Given passage.

= Beginning of Section =

In the recent years, Ireland has gained global admiration for becoming a leading hub for technology. It has also convinced some multinational companies to move their European headquarters and main operations bases there. Although medical technology, fintech, aviation and engineering have shown impressive growth in exports to Japan, pharmaceuticals remain as the largest Irish export.

“Takeda is the oldest Japanese company operating in Ireland and we continue to invest in the country.  There’s something in the DNA of both countries and people that allow them to very quickly strike up a rapport and work effectively. I’ve seen this repeated over time. I think people in both countries have a common natural interest in our respective cultures and value the relationship aspect of business. I look forward to seeing further development and investment in Ireland,” Takeda Ireland General Manager Shane Ryan said.

Ireland has also emerged as one of the largest exporters of medical devices to Europe and has stepped up efforts to expand its business in Japan.

“Aerogen has been steadily building its presence and reputation in Japan over several years. Now, we feel it is the right time to accelerate our investment in the market. Aerogen is already recognized as the market leader in aerosol drug delivery in hospitals both in the US and Europe. We see Japan as our next biggest market opportunity and  have been very strategic about our business there, building our reputation by providing excellent patient care and customer and clinical support. We are in Japan for the long-term and now have our own local Aerogen management team working alongside our partners and distributors,” Aerogen founder and CEO John Power said.

Consistently working on improving business ties over the last 60 years, Ireland expects even better business because of the EU-Japan Economic Partnership Agreement, which came into effect in 2019.

= End of Section =

Extracted entries.
= Beginning of Section =

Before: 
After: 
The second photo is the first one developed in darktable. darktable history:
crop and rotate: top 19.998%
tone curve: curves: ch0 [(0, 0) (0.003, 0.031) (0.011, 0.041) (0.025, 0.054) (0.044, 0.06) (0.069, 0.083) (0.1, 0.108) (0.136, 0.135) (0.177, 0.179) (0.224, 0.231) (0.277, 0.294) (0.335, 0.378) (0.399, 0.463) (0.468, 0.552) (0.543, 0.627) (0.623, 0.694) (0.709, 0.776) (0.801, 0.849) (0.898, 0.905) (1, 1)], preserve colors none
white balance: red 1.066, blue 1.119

= End of Section =

Return everything from "Ireland has also" down to "John Power said." in the passage on Irish exports to Japan, copied exactly.

Output for this task.
Ireland has also emerged as one of the largest exporters of medical devices to Europe and has stepped up efforts to expand its business in Japan.

“Aerogen has been steadily building its presence and reputation in Japan over several years. Now, we feel it is the right time to accelerate our investment in the market. Aerogen is already recognized as the market leader in aerosol drug delivery in hospitals both in the US and Europe. We see Japan as our next biggest market opportunity and  have been very strategic about our business there, building our reputation by providing excellent patient care and customer and clinical support. We are in Japan for the long-term and now have our own local Aerogen management team working alongside our partners and distributors,” Aerogen founder and CEO John Power said.